Input material Start Marker

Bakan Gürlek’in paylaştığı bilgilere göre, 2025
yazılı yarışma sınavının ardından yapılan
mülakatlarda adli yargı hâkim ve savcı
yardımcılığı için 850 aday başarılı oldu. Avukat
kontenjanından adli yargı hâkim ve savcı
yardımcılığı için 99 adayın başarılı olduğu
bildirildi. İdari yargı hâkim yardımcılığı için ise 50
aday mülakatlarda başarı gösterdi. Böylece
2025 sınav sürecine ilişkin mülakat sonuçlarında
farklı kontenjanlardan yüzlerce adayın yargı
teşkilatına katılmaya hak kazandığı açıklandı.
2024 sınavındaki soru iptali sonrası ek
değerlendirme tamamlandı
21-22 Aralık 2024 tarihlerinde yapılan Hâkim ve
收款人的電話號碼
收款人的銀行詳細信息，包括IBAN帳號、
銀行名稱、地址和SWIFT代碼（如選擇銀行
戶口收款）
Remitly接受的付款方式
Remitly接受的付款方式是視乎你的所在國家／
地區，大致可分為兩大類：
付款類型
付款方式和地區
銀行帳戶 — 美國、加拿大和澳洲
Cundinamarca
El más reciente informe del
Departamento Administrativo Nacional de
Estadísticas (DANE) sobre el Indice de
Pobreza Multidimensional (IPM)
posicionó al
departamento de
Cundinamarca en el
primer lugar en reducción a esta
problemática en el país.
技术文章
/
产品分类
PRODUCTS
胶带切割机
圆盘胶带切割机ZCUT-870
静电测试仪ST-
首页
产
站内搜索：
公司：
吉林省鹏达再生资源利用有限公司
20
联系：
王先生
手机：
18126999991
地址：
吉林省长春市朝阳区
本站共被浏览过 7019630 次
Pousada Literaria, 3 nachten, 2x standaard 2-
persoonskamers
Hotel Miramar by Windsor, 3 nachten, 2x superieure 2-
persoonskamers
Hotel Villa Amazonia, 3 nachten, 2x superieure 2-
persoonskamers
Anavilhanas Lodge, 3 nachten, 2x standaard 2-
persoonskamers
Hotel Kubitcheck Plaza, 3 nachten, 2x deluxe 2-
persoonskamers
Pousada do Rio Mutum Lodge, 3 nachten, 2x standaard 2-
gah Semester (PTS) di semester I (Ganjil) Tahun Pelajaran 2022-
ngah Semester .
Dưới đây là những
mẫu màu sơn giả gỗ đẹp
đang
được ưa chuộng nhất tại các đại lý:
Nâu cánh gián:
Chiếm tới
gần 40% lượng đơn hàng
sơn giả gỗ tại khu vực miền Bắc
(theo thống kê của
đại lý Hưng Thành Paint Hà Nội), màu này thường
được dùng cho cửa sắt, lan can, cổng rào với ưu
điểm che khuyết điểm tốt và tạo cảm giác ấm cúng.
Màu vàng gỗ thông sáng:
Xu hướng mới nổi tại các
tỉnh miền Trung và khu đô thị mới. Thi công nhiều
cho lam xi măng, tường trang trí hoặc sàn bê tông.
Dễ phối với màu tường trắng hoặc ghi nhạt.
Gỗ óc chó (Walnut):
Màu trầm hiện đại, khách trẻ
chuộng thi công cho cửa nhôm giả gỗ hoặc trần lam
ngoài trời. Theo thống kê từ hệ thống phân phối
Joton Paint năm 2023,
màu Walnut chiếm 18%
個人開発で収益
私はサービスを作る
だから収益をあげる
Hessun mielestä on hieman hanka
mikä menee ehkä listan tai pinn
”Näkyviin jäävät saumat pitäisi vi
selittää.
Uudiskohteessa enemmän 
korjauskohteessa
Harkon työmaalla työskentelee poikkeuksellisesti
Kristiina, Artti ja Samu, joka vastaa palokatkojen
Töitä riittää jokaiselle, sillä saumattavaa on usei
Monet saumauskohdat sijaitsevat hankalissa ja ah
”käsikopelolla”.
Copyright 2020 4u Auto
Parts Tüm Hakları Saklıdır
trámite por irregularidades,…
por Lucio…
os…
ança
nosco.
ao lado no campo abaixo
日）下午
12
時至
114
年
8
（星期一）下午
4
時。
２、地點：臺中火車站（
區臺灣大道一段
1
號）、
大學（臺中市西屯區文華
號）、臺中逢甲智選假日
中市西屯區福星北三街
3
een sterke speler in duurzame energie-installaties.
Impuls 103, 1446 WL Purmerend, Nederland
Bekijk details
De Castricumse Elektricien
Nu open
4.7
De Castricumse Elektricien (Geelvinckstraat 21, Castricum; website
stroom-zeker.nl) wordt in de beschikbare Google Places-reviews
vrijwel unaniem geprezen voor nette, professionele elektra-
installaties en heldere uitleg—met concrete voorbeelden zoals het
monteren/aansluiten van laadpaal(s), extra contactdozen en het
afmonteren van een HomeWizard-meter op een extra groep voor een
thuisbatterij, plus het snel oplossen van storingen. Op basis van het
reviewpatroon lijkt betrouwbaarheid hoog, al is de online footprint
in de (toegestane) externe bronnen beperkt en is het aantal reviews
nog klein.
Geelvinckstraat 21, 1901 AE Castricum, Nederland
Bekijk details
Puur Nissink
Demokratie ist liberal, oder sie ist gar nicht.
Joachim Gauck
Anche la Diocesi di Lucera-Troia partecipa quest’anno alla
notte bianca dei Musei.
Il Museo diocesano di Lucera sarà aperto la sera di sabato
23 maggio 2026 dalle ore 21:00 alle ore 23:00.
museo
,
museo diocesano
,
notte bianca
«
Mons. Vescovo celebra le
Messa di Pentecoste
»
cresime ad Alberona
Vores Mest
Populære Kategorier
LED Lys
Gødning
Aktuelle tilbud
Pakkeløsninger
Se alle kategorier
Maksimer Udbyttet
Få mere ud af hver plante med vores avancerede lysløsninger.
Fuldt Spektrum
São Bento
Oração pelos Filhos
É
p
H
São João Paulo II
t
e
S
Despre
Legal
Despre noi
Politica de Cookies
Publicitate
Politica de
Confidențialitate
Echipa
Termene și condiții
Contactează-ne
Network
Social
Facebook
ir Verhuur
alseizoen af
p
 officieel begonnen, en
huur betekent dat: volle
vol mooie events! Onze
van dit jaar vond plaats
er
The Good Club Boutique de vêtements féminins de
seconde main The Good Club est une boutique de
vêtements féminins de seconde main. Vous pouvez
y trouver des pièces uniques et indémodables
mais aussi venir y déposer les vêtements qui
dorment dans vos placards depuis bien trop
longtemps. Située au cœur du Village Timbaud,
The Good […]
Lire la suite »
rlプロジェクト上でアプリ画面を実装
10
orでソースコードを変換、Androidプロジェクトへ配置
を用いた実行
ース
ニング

Input material End Marker

Could you retype all of the records above exactly as they appear?

* _Finished task_
Bakan Gürlek’in paylaştığı bilgilere göre, 2025
yazılı yarışma sınavının ardından yapılan
mülakatlarda adli yargı hâkim ve savcı
yardımcılığı için 850 aday başarılı oldu. Avukat
kontenjanından adli yargı hâkim ve savcı
yardımcılığı için 99 adayın başarılı olduğu
bildirildi. İdari yargı hâkim yardımcılığı için ise 50
aday mülakatlarda başarı gösterdi. Böylece
2025 sınav sürecine ilişkin mülakat sonuçlarında
farklı kontenjanlardan yüzlerce adayın yargı
teşkilatına katılmaya hak kazandığı açıklandı.
2024 sınavındaki soru iptali sonrası ek
değerlendirme tamamlandı
21-22 Aralık 2024 tarihlerinde yapılan Hâkim ve
收款人的電話號碼
收款人的銀行詳細信息，包括IBAN帳號、
銀行名稱、地址和SWIFT代碼（如選擇銀行
戶口收款）
Remitly接受的付款方式
Remitly接受的付款方式是視乎你的所在國家／
地區，大致可分為兩大類：
付款類型
付款方式和地區
銀行帳戶 — 美國、加拿大和澳洲
Cundinamarca
El más reciente informe del
Departamento Administrativo Nacional de
Estadísticas (DANE) sobre el Indice de
Pobreza Multidimensional (IPM)
posicionó al
departamento de
Cundinamarca en el
primer lugar en reducción a esta
problemática en el país.
技术文章
/
产品分类
PRODUCTS
胶带切割机
圆盘胶带切割机ZCUT-870
静电测试仪ST-
首页
产
站内搜索：
公司：
吉林省鹏达再生资源利用有限公司
20
联系：
王先生
手机：
18126999991
地址：
吉林省长春市朝阳区
本站共被浏览过 7019630 次
Pousada Literaria, 3 nachten, 2x standaard 2-
persoonskamers
Hotel Miramar by Windsor, 3 nachten, 2x superieure 2-
persoonskamers
Hotel Villa Amazonia, 3 nachten, 2x superieure 2-
persoonskamers
Anavilhanas Lodge, 3 nachten, 2x standaard 2-
persoonskamers
Hotel Kubitcheck Plaza, 3 nachten, 2x deluxe 2-
persoonskamers
Pousada do Rio Mutum Lodge, 3 nachten, 2x standaard 2-
gah Semester (PTS) di semester I (Ganjil) Tahun Pelajaran 2022-
ngah Semester .
Dưới đây là những
mẫu màu sơn giả gỗ đẹp
đang
được ưa chuộng nhất tại các đại lý:
Nâu cánh gián:
Chiếm tới
gần 40% lượng đơn hàng
sơn giả gỗ tại khu vực miền Bắc
(theo thống kê của
đại lý Hưng Thành Paint Hà Nội), màu này thường
được dùng cho cửa sắt, lan can, cổng rào với ưu
điểm che khuyết điểm tốt và tạo cảm giác ấm cúng.
Màu vàng gỗ thông sáng:
Xu hướng mới nổi tại các
tỉnh miền Trung và khu đô thị mới. Thi công nhiều
cho lam xi măng, tường trang trí hoặc sàn bê tông.
Dễ phối với màu tường trắng hoặc ghi nhạt.
Gỗ óc chó (Walnut):
Màu trầm hiện đại, khách trẻ
chuộng thi công cho cửa nhôm giả gỗ hoặc trần lam
ngoài trời. Theo thống kê từ hệ thống phân phối
Joton Paint năm 2023,
màu Walnut chiếm 18%
個人開発で収益
私はサービスを作る
だから収益をあげる
Hessun mielestä on hieman hanka
mikä menee ehkä listan tai pinn
”Näkyviin jäävät saumat pitäisi vi
selittää.
Uudiskohteessa enemmän 
korjauskohteessa
Harkon työmaalla työskentelee poikkeuksellisesti
Kristiina, Artti ja Samu, joka vastaa palokatkojen
Töitä riittää jokaiselle, sillä saumattavaa on usei
Monet saumauskohdat sijaitsevat hankalissa ja ah
”käsikopelolla”.
Copyright 2020 4u Auto
Parts Tüm Hakları Saklıdır
trámite por irregularidades,…
por Lucio…
os…
ança
nosco.
ao lado no campo abaixo
日）下午
12
時至
114
年
8
（星期一）下午
4
時。
２、地點：臺中火車站（
區臺灣大道一段
1
號）、
大學（臺中市西屯區文華
號）、臺中逢甲智選假日
中市西屯區福星北三街
3
een sterke speler in duurzame energie-installaties.
Impuls 103, 1446 WL Purmerend, Nederland
Bekijk details
De Castricumse Elektricien
Nu open
4.7
De Castricumse Elektricien (Geelvinckstraat 21, Castricum; website
stroom-zeker.nl) wordt in de beschikbare Google Places-reviews
vrijwel unaniem geprezen voor nette, professionele elektra-
installaties en heldere uitleg—met concrete voorbeelden zoals het
monteren/aansluiten van laadpaal(s), extra contactdozen en het
afmonteren van een HomeWizard-meter op een extra groep voor een
thuisbatterij, plus het snel oplossen van storingen. Op basis van het
reviewpatroon lijkt betrouwbaarheid hoog, al is de online footprint
in de (toegestane) externe bronnen beperkt en is het aantal reviews
nog klein.
Geelvinckstraat 21, 1901 AE Castricum, Nederland
Bekijk details
Puur Nissink
Demokratie ist liberal, oder sie ist gar nicht.
Joachim Gauck
Anche la Diocesi di Lucera-Troia partecipa quest’anno alla
notte bianca dei Musei.
Il Museo diocesano di Lucera sarà aperto la sera di sabato
23 maggio 2026 dalle ore 21:00 alle ore 23:00.
museo
,
museo diocesano
,
notte bianca
«
Mons. Vescovo celebra le
Messa di Pentecoste
»
cresime ad Alberona
Vores Mest
Populære Kategorier
LED Lys
Gødning
Aktuelle tilbud
Pakkeløsninger
Se alle kategorier
Maksimer Udbyttet
Få mere ud af hver plante med vores avancerede lysløsninger.
Fuldt Spektrum
São Bento
Oração pelos Filhos
É
p
H
São João Paulo II
t
e
S
Despre
Legal
Despre noi
Politica de Cookies
Publicitate
Politica de
Confidențialitate
Echipa
Termene și condiții
Contactează-ne
Network
Social
Facebook
ir Verhuur
alseizoen af
p
 officieel begonnen, en
huur betekent dat: volle
vol mooie events! Onze
van dit jaar vond plaats
er
The Good Club Boutique de vêtements féminins de
seconde main The Good Club est une boutique de
vêtements féminins de seconde main. Vous pouvez
y trouver des pièces uniques et indémodables
mais aussi venir y déposer les vêtements qui
dorment dans vos placards depuis bien trop
longtemps. Située au cœur du Village Timbaud,
The Good […]
Lire la suite »
rlプロジェクト上でアプリ画面を実装
10
orでソースコードを変換、Androidプロジェクトへ配置
を用いた実行
ース
ニング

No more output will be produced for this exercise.